TO-DO ITEM. Check each line of the data for "innen", and copy the ones that have it.

*** Opening of DATA FOR THIS EXERCISE ***

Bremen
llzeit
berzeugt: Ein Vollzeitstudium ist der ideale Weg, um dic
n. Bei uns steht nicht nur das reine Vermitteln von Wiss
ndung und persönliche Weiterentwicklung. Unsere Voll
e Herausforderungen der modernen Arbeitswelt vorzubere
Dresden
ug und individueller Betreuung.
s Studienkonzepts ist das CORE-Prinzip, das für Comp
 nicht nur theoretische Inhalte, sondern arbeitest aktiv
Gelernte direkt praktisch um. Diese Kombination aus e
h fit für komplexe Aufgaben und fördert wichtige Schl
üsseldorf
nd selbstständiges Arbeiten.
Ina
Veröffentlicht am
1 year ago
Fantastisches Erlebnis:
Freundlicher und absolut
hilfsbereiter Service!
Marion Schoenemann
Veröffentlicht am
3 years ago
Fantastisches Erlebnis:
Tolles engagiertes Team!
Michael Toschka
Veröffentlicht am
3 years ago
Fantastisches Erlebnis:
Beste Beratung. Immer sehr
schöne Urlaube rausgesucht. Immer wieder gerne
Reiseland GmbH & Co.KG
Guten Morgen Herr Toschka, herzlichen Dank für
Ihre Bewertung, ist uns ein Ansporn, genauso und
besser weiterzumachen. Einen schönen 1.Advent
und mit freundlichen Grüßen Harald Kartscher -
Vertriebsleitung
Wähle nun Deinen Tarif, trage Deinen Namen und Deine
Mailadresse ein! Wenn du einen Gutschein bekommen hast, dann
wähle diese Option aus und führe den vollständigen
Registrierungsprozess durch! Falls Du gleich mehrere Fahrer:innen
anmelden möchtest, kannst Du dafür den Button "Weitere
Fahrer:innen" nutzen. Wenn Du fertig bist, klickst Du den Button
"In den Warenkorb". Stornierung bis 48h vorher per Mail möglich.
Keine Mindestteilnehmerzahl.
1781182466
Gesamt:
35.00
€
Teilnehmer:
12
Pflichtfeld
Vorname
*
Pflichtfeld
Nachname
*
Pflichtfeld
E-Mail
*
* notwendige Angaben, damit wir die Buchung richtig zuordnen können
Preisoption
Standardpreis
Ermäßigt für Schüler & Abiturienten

*** Close of DATA FOR THIS EXERCISE ***

EXERCISE RESPONSE.
Registrierungsprozess durch! Falls Du gleich mehrere Fahrer:innen
Fahrer:innen" nutzen. Wenn Du fertig bist, klickst Du den Button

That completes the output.